As tensions escalate, Priya seeks the help of a local don in a guest appearance, further complicating matters. Despite mounting pressure and threats, Srinivasa Murthy remains firm in his values and refuses to compromise his integrity.

In the climax, the truth behind Priya’s manipulations and Dhilip’s hostility is revealed. Govindarajan recognizes Srinivasa Murthy’s sincerity and accepts him as a suitable partner for Thulasi. Priya finally comes to terms with reality and understands that love cannot be forced. The film concludes with Srinivasa Murthy and Thulasi united, reinforcing the central message that time ultimately rewards truth, patience, and genuine love.

== Production ==
The film marked the directorial debut of Geetha Krishna in Tamil, and began as a quadrilingual venture in Tamil, Hindi, Telugu and Malayalam. Prashanth was initially announced as the hero in the film as early as November 1997 when the film's launch took place. Prashanth started working for the film in Kodaikanal during October 1998 but later backed out, while Ajith Kumar also refused the film due to lack of time. After several delays, Prabhu Deva was subsequently selected to play the lead role and the film was shot only in Tamil. Two debutant actresses were announced to portray the lead female roles, Menaka Senail and Radhika Chaudhari, though the former was later replaced by Simran. Model Bobbu Poonai made his acting debut as the antagonist. Filming mainly took place in and around Annavaram, Vishakhapatnam and Srikakulam in Andhra Pradesh, while minority of scenes were shot in and around Alappuzha and Pathanamthitta in Kerala. Malaysian Tamil director Sandosh Kesavan worked as an assistant cameraman.

== Soundtrack ==
The songs were composed by Ilaiyaraaja and lyrics were written by Palani Bharathi. To compose the songs, Ilaiyaraaja and Geetha Krishna went on a recce to Maldives and had longlisted thirty songs for the film, before picking six. For the Telugu version, the lyrics were written by Veturi and Vanamali. The song "Kadhal Neethana" later used as a background score in the 2022 film Love Today.

| Song | Singers | Length |
|---|---|---|
| "Kadhal Neethana" | Unni Krishnan, Sujatha | 05:01 |
| "Muthu Nilave" | Karthik Raja, Bhavatharini | 05:50 |
| "Naan Thanga Roja" | Swarnalatha, S. P. Balasubrahmanyam | 05:10 |
| "Ninachapadi" | Unni Menon, Devan, Malgudi Subha | 05:42 |
| "Niram Pirithu" | Sujatha | 05:16 |
| "Thavikkiren Thavikkiren" | Bhavatharini, Hariharan | 05:11 |

== Critical reception ==
Malathi Rangarajan of The Hindu wrote, "Two aspects of Time stand out – Ilaiyaraja's re-recording and M. V. Paneer's camera work. As for the rest, there isn't much to be said". K. N. Vijiyan of New Straits Times wrote the film has shades of Kadhal Kottai (1996), but "the story gets a little muddled in the end". Chennai Online wrote "The locales are exotic, the frames beautiful and the costume colourful. But what the film lacks is cohesive narration".

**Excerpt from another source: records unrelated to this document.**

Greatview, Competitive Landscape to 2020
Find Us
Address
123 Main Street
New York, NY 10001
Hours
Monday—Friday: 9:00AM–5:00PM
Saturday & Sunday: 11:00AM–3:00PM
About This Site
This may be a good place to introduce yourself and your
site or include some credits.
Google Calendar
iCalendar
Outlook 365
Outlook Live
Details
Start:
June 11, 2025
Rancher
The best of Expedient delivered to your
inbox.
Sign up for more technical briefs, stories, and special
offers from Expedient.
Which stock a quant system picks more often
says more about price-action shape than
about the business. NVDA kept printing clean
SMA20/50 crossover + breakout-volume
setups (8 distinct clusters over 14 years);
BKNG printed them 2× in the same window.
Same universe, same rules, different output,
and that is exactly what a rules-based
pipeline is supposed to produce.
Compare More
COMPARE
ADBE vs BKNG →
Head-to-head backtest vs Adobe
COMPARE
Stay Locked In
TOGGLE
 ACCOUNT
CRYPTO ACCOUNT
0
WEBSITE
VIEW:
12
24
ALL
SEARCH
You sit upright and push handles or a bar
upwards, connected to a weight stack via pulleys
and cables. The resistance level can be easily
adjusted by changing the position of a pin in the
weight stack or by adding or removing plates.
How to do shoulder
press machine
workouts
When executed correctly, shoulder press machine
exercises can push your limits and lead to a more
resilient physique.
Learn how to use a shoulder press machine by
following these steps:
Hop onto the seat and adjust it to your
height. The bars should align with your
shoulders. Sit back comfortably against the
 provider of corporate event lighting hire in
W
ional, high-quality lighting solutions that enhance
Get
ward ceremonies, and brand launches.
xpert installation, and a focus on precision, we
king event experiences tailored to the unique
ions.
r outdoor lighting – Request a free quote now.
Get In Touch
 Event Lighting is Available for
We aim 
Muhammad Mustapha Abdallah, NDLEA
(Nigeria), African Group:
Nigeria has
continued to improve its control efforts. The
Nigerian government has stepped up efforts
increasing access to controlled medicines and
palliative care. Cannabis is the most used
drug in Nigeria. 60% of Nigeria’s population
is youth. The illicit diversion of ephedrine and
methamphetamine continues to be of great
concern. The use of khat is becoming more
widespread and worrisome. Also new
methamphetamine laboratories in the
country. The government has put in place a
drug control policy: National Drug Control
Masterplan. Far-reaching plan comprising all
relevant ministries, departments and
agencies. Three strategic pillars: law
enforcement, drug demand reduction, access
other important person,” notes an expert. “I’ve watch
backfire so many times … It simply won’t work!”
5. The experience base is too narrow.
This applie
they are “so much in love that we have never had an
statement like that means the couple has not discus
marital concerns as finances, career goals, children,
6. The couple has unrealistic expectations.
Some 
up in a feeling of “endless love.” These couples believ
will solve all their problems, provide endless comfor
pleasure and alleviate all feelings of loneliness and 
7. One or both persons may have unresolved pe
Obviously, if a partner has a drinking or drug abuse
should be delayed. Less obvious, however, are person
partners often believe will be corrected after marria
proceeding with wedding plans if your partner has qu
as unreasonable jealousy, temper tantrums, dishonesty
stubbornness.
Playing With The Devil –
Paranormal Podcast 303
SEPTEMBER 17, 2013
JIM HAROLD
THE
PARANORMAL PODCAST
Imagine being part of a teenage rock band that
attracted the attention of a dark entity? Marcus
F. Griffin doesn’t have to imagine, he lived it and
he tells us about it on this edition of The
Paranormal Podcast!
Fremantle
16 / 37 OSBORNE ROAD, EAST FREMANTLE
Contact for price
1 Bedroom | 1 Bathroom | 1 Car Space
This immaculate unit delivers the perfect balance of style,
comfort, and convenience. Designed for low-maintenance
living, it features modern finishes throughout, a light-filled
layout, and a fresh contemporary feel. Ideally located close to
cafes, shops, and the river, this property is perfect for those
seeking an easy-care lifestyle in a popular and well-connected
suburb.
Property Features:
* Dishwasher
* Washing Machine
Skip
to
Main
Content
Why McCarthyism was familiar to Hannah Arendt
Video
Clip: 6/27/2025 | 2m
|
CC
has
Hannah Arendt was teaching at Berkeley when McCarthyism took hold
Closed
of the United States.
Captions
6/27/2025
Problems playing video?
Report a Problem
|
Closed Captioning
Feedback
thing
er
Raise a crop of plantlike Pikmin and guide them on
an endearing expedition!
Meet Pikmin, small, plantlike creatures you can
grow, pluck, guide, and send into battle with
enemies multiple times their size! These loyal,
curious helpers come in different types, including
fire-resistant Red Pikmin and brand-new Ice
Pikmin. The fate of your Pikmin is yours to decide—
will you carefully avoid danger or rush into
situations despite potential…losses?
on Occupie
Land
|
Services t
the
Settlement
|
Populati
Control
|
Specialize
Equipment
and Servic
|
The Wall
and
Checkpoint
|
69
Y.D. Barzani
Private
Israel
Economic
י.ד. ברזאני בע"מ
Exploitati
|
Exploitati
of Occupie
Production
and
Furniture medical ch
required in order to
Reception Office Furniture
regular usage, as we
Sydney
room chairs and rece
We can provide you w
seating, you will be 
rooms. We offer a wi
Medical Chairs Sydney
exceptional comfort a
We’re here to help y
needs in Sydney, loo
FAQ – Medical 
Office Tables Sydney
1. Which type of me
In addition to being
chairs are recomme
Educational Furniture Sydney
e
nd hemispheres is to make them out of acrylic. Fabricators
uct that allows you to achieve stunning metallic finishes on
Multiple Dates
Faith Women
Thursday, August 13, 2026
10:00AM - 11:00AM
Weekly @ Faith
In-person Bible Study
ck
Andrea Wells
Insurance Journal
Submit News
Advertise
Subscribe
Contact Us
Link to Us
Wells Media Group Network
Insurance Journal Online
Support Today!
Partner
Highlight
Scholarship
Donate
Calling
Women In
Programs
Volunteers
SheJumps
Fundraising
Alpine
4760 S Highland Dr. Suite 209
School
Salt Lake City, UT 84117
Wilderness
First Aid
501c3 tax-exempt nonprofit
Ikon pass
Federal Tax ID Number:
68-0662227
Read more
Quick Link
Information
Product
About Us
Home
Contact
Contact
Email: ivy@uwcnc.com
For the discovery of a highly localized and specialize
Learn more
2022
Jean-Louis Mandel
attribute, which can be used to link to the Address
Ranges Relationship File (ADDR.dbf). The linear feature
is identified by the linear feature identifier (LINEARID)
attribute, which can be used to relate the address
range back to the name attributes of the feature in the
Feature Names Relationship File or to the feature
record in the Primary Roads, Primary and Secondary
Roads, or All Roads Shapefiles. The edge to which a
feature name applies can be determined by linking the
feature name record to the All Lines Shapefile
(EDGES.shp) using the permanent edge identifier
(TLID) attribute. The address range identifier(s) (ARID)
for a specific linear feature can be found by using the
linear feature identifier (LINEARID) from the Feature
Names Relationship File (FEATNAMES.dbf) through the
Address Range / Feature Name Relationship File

Regarding the Telugu dubbed version, Grdiddaluru Gopalrao of Zamin Ryot wrote that this is not a typical love story and also praised the music and cinematography. Reviewing the same, Kiran of Telugucinema.com wrote, "The movie has a wafer thin story line. The first half is too slow. The story doesn't move anywhere. The second half is too confusing and complex. The ending is abrupt. Probably, Geetakrishna should go back to some film institute and learn direction".